In Nietzsche’s concept, the Übermensch is destined to rise like a phoenix from the Western world’s tired Judeo-Christian dogmas to impose new values on warring humanity.

Almost a century later, Clarke implied that human evolution’s next stage could well be machine intelligence itself. “No species exists forever; why should we expect our species to be immortal?” he wrote.

We have yet to engineer a HAL-type A.G.I. (artificial general intelligence) capable of human-style thought. Instead, we’re experiencing the incremental, disruptive arrival of components of such an intelligence. Its semi-sentient algorithms learn from text, image and video without explicit supervision.

Its automated discovery of patterns in that data is called “machine learning.”
This kind of A I lies behind facial-recognition algorithms now in use by Beijing to control China’s 1.4 billion inhabitants and by Western societies to forestall terrorist attacks.

In Clarke’s novel, HAL’s aberrant behaviour was attributable to contradictory programming. In today’s hyperpartisan context, a mix of machine learning, networks of malicious bots and related A I technologies based on simulating human thought processes are being used to manipulate the human mind’s comparatively sluggish “wetware.”

Recent revelations about stolen Facebook user data being weaponised by Cambridge Analytica and deployed to exploit voters’ hopes and fears underlines that disinformation has become a critical issue of our time.

We should consider just whose mission it is that’s too important to jeopardise these days. Does anybody doubt that the clumsy language and inept cultural references of the Russian trolls who seeded divisive pro-Trump messages during the 2016 election will improve as A.I. gains sophistication?

Of course, algorithm-driven mass manipulation is only one weapon in propagandists’ arsenals, alongside television and ideologically slanted talk radio. But its reach is growing, and it’s a back door by which viral falsehoods infiltrate our increasingly acrimonious collective conversation.

Arthur C. Clarke
Arthur C. Clarke

 

Traditional media — “one transmitter, millions of receivers” — contain an inherently totalitarian structure. Add machine learning, and a feedback loop of toxic audiovisual content can reverberate in the echo chamber of social media as well, linking friends with an ersatz intimacy that leaves them particularly susceptible to manipulation. Further amplified and retransmitted by Fox News and right-wing radio, it’s ready to beam into the mind of the spectator in chief during his “executive time.”

Where does HAL’s red gaze come in?

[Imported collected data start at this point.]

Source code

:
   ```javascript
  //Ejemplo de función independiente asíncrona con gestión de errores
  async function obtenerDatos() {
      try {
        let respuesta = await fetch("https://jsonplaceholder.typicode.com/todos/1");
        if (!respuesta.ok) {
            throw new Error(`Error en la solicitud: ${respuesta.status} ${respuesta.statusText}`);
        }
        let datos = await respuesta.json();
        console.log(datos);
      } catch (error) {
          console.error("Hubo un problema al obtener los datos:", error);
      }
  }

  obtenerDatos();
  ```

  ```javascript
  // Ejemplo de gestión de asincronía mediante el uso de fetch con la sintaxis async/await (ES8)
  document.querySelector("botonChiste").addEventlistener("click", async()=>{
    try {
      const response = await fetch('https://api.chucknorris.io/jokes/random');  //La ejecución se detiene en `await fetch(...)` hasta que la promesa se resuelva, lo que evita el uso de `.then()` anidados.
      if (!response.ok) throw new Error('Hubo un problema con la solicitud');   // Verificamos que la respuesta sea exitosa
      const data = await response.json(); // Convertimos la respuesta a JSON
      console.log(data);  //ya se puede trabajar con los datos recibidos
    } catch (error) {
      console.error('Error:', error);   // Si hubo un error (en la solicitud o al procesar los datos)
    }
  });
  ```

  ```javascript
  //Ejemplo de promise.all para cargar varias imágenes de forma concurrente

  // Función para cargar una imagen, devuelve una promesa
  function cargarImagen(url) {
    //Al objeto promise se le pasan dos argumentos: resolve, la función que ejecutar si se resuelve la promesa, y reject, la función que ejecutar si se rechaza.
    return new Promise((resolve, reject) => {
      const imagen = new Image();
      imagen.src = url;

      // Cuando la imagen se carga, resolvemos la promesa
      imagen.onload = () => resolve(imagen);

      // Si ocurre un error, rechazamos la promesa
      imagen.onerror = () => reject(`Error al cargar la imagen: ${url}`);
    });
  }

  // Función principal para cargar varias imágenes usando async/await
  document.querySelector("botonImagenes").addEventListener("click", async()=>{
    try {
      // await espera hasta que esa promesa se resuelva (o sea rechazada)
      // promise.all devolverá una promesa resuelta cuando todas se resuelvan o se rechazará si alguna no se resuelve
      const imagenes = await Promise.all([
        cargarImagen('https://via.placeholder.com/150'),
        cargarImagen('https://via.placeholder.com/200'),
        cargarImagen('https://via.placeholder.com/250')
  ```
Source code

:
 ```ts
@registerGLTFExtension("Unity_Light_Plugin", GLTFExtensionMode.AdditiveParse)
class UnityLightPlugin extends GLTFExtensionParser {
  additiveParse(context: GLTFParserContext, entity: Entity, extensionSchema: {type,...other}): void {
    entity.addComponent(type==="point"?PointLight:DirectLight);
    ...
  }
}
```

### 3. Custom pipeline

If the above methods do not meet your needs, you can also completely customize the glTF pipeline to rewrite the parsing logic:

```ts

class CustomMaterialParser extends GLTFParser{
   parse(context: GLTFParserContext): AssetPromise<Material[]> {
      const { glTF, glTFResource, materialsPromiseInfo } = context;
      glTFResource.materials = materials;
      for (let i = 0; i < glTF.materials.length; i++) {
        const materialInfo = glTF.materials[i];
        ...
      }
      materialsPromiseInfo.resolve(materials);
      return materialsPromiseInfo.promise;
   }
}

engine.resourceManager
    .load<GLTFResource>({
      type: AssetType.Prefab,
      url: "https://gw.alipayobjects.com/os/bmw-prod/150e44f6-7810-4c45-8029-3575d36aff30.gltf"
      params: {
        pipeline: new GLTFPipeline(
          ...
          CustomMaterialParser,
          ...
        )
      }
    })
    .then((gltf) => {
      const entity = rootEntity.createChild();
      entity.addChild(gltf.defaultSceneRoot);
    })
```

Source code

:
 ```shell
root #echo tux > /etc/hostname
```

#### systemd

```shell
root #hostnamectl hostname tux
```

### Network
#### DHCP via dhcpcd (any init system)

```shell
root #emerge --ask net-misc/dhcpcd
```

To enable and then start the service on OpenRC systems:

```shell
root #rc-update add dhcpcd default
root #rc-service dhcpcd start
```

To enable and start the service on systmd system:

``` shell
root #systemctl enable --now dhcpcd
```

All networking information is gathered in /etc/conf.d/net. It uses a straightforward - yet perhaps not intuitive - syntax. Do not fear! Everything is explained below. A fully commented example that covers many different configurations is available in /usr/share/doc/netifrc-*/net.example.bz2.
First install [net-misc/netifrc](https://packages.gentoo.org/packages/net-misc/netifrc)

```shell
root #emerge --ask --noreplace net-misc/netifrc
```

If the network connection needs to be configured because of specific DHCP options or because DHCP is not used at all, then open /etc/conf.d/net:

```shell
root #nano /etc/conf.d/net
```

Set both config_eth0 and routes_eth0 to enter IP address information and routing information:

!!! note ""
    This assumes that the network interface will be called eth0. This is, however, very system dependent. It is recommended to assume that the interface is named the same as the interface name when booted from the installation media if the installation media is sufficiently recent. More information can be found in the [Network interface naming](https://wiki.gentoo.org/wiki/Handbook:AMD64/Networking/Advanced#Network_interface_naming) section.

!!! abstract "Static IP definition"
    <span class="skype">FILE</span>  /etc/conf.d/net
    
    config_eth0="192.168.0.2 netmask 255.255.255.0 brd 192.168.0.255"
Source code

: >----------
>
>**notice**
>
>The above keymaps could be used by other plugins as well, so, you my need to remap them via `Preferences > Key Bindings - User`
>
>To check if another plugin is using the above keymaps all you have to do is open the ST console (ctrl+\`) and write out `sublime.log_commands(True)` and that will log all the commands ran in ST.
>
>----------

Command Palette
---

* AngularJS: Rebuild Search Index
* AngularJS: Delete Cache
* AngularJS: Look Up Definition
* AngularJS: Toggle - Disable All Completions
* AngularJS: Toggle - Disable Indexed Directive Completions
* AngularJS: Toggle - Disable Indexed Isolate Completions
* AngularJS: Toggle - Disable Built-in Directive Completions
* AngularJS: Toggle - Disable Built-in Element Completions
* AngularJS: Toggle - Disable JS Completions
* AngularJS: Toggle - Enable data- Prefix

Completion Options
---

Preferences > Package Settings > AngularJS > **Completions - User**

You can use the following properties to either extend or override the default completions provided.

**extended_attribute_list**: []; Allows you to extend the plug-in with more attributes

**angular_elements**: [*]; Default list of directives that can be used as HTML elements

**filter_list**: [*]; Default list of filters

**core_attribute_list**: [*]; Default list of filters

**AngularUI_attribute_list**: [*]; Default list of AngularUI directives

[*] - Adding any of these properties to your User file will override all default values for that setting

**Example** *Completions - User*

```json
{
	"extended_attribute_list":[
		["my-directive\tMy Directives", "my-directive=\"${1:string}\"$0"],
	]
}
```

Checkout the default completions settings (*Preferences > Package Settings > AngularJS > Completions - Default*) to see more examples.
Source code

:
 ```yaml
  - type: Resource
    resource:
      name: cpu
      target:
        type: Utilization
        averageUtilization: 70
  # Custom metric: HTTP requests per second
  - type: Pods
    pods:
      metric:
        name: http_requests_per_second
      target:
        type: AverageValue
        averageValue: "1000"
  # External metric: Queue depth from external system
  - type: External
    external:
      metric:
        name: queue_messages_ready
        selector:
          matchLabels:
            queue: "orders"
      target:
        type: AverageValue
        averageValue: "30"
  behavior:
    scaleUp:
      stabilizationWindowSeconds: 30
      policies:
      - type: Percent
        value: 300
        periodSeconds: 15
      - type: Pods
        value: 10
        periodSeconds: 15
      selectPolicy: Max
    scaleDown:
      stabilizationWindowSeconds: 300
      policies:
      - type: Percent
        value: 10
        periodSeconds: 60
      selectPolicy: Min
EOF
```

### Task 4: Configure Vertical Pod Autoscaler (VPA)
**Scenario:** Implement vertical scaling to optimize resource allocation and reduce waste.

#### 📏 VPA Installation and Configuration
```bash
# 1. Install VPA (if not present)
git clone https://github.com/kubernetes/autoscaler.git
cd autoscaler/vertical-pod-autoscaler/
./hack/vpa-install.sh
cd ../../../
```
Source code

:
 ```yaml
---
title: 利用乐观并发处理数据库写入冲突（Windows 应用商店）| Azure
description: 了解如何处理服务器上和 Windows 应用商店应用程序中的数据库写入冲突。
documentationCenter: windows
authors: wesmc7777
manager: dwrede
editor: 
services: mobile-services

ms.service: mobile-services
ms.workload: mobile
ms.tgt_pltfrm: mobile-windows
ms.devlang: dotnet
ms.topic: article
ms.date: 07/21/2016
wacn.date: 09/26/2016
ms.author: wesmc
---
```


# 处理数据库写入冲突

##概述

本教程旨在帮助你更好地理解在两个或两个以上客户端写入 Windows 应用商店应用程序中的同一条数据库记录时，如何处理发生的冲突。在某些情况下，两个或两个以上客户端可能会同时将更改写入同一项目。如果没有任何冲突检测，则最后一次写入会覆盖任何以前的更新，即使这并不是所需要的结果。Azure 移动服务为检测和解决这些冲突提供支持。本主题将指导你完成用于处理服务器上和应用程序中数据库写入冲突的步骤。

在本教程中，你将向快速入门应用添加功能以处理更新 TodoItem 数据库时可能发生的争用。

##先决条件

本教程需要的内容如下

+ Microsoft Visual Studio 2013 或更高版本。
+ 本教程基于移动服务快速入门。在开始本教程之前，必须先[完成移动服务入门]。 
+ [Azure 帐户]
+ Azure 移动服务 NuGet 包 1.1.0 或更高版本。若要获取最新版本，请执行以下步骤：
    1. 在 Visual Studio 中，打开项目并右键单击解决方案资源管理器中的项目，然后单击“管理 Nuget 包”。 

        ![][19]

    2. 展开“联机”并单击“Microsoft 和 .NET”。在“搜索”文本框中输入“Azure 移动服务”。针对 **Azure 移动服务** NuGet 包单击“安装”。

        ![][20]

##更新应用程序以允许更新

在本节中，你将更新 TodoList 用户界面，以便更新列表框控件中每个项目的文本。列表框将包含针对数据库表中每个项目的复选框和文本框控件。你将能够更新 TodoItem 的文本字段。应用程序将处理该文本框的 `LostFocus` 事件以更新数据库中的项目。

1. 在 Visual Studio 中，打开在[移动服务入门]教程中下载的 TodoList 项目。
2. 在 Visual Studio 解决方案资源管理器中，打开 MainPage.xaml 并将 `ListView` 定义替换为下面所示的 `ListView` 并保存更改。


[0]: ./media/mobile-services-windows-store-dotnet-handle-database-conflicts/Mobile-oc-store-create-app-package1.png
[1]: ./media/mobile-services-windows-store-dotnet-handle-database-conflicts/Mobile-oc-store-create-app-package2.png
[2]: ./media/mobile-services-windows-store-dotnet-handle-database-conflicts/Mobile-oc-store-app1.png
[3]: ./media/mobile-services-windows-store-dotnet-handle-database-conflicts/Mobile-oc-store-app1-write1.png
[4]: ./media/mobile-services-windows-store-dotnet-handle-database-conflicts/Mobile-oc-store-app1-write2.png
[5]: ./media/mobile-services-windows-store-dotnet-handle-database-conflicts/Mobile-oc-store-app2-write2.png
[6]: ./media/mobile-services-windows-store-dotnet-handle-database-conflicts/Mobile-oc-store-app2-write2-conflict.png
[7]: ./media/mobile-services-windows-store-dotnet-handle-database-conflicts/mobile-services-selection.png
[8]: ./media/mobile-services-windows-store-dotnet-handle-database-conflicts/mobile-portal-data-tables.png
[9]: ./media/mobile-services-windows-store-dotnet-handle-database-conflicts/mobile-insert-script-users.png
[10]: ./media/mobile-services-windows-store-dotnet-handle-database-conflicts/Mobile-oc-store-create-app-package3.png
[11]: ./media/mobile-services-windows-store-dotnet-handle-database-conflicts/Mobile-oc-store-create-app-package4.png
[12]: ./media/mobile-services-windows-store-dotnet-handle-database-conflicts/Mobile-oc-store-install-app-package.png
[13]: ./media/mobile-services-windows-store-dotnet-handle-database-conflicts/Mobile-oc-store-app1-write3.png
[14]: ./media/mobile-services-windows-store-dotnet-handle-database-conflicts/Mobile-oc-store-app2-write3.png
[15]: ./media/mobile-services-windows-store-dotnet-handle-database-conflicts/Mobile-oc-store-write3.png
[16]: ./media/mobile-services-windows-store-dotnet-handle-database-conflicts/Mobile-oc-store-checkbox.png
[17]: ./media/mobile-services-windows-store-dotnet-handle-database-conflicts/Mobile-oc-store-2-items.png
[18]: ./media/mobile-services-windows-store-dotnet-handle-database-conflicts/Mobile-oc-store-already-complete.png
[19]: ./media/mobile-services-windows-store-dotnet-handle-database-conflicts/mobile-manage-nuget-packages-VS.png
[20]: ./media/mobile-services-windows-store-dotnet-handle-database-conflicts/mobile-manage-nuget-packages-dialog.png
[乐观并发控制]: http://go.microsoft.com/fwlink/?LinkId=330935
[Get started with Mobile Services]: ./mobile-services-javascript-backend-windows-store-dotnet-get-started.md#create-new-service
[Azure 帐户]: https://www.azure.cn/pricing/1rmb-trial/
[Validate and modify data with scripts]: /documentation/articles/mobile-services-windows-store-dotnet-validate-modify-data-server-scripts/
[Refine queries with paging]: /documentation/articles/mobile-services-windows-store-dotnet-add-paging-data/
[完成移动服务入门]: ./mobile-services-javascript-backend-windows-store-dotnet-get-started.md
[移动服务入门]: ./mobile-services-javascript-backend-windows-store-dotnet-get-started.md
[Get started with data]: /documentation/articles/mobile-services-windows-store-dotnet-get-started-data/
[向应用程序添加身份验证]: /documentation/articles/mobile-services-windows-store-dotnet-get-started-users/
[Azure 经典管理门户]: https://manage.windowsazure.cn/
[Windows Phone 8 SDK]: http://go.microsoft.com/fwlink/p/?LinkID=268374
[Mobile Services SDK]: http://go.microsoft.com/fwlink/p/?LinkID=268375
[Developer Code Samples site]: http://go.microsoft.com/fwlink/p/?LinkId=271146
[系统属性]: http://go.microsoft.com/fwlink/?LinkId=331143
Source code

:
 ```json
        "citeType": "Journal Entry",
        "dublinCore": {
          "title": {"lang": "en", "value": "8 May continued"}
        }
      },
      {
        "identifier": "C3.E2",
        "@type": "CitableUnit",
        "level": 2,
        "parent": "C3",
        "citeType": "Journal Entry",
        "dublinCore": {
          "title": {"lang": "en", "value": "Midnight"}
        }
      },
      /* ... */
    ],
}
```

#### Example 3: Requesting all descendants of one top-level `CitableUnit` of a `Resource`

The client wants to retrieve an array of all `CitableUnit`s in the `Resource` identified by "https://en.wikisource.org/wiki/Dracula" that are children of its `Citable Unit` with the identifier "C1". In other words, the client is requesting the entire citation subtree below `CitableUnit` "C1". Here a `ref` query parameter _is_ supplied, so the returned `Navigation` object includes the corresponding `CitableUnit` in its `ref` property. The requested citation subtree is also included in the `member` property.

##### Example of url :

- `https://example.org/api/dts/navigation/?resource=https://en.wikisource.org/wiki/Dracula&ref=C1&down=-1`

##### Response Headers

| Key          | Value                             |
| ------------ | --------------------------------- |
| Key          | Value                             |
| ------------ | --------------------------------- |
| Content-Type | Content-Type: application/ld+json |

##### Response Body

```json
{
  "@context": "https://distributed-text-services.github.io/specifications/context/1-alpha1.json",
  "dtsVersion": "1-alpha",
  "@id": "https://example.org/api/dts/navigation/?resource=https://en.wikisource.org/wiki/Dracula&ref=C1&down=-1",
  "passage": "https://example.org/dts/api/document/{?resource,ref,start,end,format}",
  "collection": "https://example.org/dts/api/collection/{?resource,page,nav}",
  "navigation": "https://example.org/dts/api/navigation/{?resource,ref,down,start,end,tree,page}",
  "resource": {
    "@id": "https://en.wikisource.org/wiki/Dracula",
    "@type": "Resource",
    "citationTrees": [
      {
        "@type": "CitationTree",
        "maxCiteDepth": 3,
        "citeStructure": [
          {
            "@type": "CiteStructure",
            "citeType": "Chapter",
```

Set aside the troubling prospect of what might unfold when a genuinely intelligent, self-improving AGI is created — presumably the arrival of Nietzsche’s Übermensch. What’s in question even with current incipient A.I. technologies is who gets to control them.

Even as some devise new medicines and streamline agriculture with them, others use them as powerful forces in opposition to Enlightenment values — liberty, tolerance and constitutional governance.

Democracy depends on a shared consensual reality — something that’s being willfully undermined. Seemingly just yesterday, peer-to-peer social networks were heralded as a revolutionary liberation from centralised information controls, and thus tools of individual human free will.

We still have it in our power to purge malicious abuse of these systems, but Facebook, Twitter, YouTube and others would need to plow much more money into policing their networks – perhaps by themselves deploying countermeasures based on A.I. algorithms.

Meanwhile, we should demand that a new, tech-savvy generation of leaders recognises this danger and devises regulatory solutions that don’t hurt our First Amendment rights. A neat trick, of course — but the problem cannot be ignored.

In 2001’s cautionary tale, HAL’s directive to deceive Discovery’s crew leads to death and destruction – but also, ultimately, to the computer’s defeat by Dave, the one human survivor on board. We should be so lucky.